Expositions

Xavier Veilhan au Château de Versailles

Un an après Jeff Koons, c’est au tour de Xavier Veilhan d’investir le château de Versailles. Un choix qui nous ravit, puisque l’artiste français, malgré une créativité évidente, est bien trop peu représenté sur la scène artistique internationale. Veilhan propose une expo moins provocante que celle de Koons mais peut-être plus esthétique et présentant un dialogue encore plus subtil avec son formidable lieu d’exposition.

Cueillant le visiteur dès la cour d’honneur, le carrosse semble traverser l’espace. A mi-chemin entre origami et polygones numériques, son aspect mêle tradition et modernité, réunis par une même délicatesse. Pourtant, le dynamisme de ces chevaux est bien réel.

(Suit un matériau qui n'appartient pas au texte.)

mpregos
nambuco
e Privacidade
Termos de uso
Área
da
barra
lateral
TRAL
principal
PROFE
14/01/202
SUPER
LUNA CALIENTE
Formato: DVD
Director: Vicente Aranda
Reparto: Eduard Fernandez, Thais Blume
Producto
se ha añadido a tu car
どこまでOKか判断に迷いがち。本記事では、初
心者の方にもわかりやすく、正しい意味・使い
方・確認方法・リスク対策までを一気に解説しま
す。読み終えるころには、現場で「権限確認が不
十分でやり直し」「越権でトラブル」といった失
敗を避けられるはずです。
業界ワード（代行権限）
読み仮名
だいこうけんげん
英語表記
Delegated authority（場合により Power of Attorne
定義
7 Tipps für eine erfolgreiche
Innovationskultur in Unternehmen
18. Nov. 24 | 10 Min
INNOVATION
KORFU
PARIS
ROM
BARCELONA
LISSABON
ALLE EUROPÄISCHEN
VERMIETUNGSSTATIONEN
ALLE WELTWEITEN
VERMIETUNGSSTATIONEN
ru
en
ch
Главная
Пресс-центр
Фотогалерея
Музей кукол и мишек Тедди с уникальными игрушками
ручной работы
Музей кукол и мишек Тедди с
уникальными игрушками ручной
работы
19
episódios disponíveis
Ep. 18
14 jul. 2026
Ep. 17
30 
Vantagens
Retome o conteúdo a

Dans les jardins, la galerie des architectes est sans aucun doute une pièce maîtresse. Xavier Veilhan a ici voulu constituer son Panthéon des architectes, emmenés par Claude Parent, entre autres connu pour avoir collaboré avec Yves Klein pour l’Architecture de l’Air. Parmi eux, la silhouette massive et immédiatement reconnaissable de Jean Nouvel contraste avec les formes d’une naïade se prélassant sur les margelles d’un bassin. Là encore, l’artiste a joué sur la définition de l’image, rendant les statues avec plus ou moins de finesse. Cela va d’un Richard Rodgers qui se limite à quelques polygones à un Claude Parent très finement rendu.

Puis on trouve un gisant géant, un Youri Gagarine allongé dont le gigantisme rappelle les statues de l’Ile de Pâques. Son buste creusé de mauve et la géométrie du casque jouent avec l’agencement des carreaux dans une perte d’échelle digne de Moritz Cornelius Escher alors que les étranges tiroirs à secret ont une consonance surréaliste, écho à certains tableaux de Magritte ou Dali.

L’intérieur est également investit, avec un mobile, immense décoration reprenant encore le thème du violet et un coucou, discret dans la galerie des glaces. Xavier Veilhan se fond donc dans le château de Versailles avec des œuvres énigmatiques et d’un esthétisme singulier. Mettant à profit les jardins, elle se présente plus comme une « habitation » de l’artiste par ses œuvres qu’une exposition traditionnelle. On peut véritablement parler d’événement, tant cette disposition est rare et le cadre extraordinaire.